The women that I have been with in counseling sessions are anxious they will be found out that they are even there because as members they're not allowed to seek outside counseling, but they say the therapy Mars Hill offers is just to "obey their husbands better" and "pray more." The dozen or so women I know in this situation are extremely depressed and each have several children and I see their families eroding from the inside out. I see Mars Hill as very much a totalitarian regime, and as someone who grew up under significant spiritual abuse, I'm really sensitive to this sort of thing.
dw: I was looking at it on more base terms -- the Elect/Rich are the ones who are set aside by God/because they're rich. And that means the Elect/Rich are superior to the rest of rabble and should have authority over them.

Though when I say it that way, I realize I'm probably muddling Dominionism with Calvinism.


I don't think that's necessarily Dominionism, or even Calvinism -- it's a cross-denominational thread that tends to appear in lots of different Christian subcultures from time to time. Prosperity Theology is probably the closest match in modern times, and it's more anchored in the pentacostal tradition of tent revivals and charismatic preachers than the reformed tradition.

The challenge for most Christians is that the Bible does say that God blesses righteous people. However, it also says that wicked people often prosper as well. Some people in the church tend to assume, then, that a rich person who's nominally Christian is being blessed by God for their goodness, while a rich person who's not obviously Christian is automatically super wicked. Sort of like a morality-multiplier.

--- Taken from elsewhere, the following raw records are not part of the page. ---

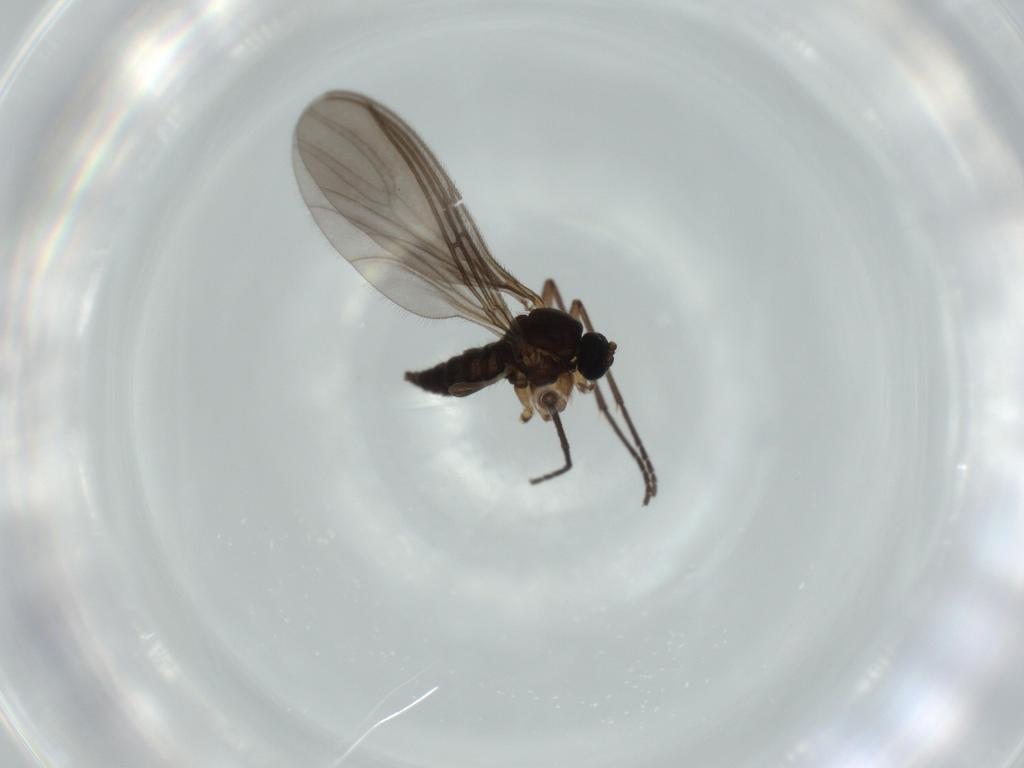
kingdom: Animalia
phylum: Arthropoda
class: Insecta
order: Diptera
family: Sciaridae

There are other reasons someone could be blessed with financial riches, though, at least in Christian thought. It could be that God wants them to give it away, or that they are being "tested" by God to see how they will handle riches, etc. The multitude of possible explanations means that how a Christian views material wealth is often more of a reflection on their own issues and hangups than a particular denomination's...

But now I ramble.
posted by verb at 12:27 PM on February 4, 2012 [1 favorite]


Though when I say it that way, I realize I'm probably muddling Dominionism with Calvinism.

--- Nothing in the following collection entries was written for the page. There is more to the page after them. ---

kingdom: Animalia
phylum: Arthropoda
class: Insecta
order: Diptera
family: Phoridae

Like verb says, not necessarily. It's certainly not any kind of Calvinism. If the doctrine of unconditional election produces anything other than humility, You're Doing It Wrong. The whole concept is that you've been saved utterly unrelated to your own deserving.

But it doesn't really sound like Dominionism either. More like a perennial weed that sort of gnaws on the edges of Christendom. But those traditions that do place a lot of emphasis on personal action or even just take the emphasis on personal holiness a little too far can wind up with a sort of holier-than-thou attitude, as they have some theological basis for saying that some people are better than others. Again, this really isn't what Christianity is supposed to be about, but it's a sort of semi-permanent bad option.
posted by valkyryn at 4:07 PM on February 4, 2012


You question the authority of Mark Driscoll? HOW DARE YOU!